Below are the records; give again exactly the lines that run from the one with "white door 3672" through the last line.

———

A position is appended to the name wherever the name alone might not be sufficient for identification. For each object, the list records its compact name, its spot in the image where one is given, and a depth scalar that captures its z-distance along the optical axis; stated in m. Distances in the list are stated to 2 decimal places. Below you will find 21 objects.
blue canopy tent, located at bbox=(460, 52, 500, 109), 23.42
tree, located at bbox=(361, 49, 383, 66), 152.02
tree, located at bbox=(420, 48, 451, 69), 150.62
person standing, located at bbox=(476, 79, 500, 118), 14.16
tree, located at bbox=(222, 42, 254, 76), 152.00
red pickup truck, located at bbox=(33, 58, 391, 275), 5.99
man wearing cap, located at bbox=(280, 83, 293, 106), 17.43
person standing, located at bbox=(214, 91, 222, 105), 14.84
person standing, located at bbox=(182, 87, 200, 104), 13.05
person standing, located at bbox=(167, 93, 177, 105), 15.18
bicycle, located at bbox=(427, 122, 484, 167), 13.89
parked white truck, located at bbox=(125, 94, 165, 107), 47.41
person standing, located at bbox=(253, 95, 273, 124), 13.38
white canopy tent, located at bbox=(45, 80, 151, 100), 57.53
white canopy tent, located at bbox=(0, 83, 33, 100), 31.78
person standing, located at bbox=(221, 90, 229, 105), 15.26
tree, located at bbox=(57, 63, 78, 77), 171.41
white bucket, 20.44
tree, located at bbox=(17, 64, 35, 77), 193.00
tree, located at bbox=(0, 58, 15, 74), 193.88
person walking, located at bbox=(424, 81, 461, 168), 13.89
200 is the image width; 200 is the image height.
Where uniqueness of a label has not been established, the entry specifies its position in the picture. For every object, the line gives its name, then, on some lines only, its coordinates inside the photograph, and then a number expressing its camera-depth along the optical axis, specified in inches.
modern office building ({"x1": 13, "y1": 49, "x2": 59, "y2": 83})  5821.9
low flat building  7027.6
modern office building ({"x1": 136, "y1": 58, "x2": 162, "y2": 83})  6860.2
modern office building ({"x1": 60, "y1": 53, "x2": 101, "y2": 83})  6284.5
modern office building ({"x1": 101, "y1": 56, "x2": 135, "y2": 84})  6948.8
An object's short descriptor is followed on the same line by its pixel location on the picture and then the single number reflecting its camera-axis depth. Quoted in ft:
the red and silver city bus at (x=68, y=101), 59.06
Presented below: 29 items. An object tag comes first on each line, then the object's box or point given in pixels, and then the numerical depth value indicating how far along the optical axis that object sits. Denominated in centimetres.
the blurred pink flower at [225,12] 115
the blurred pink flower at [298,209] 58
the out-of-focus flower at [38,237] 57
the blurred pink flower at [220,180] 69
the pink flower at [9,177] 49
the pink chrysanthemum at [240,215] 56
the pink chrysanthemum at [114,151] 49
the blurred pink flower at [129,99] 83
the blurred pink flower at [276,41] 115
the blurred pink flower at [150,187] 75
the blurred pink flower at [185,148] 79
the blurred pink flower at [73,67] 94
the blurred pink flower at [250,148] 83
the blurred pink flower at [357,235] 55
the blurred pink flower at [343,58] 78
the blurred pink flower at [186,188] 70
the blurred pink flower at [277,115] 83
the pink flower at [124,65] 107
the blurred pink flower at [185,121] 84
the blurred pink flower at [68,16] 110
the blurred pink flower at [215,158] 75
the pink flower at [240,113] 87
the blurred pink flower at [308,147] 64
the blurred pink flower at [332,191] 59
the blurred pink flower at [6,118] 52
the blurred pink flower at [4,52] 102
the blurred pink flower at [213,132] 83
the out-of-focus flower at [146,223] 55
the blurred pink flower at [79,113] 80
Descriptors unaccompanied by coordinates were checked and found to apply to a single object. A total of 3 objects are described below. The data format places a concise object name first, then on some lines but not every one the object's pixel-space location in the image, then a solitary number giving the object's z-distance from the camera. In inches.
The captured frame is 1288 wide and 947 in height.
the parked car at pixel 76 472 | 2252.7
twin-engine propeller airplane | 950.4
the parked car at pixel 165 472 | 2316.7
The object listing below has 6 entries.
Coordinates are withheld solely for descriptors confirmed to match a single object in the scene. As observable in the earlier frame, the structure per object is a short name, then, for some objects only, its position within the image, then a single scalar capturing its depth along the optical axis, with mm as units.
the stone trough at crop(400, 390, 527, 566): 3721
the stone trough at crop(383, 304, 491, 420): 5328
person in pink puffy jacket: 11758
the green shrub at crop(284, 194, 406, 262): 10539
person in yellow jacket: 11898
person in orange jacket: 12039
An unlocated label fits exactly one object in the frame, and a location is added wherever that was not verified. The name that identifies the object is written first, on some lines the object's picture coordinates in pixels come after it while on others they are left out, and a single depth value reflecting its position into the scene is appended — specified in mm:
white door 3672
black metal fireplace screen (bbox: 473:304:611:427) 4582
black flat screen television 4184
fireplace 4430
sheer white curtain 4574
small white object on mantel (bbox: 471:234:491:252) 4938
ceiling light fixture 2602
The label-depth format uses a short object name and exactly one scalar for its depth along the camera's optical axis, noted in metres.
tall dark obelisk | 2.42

———

Solution below >>
white door 3672
black metal fireplace screen (bbox: 473:304:611:427) 4582
black flat screen television 4184
fireplace 4430
sheer white curtain 4574
small white object on mantel (bbox: 471:234:491:252) 4938
ceiling light fixture 2602
The label-depth format uses a short object name and exactly one scalar for its depth along the camera's optical axis, noted in metres.
tall dark obelisk | 2.42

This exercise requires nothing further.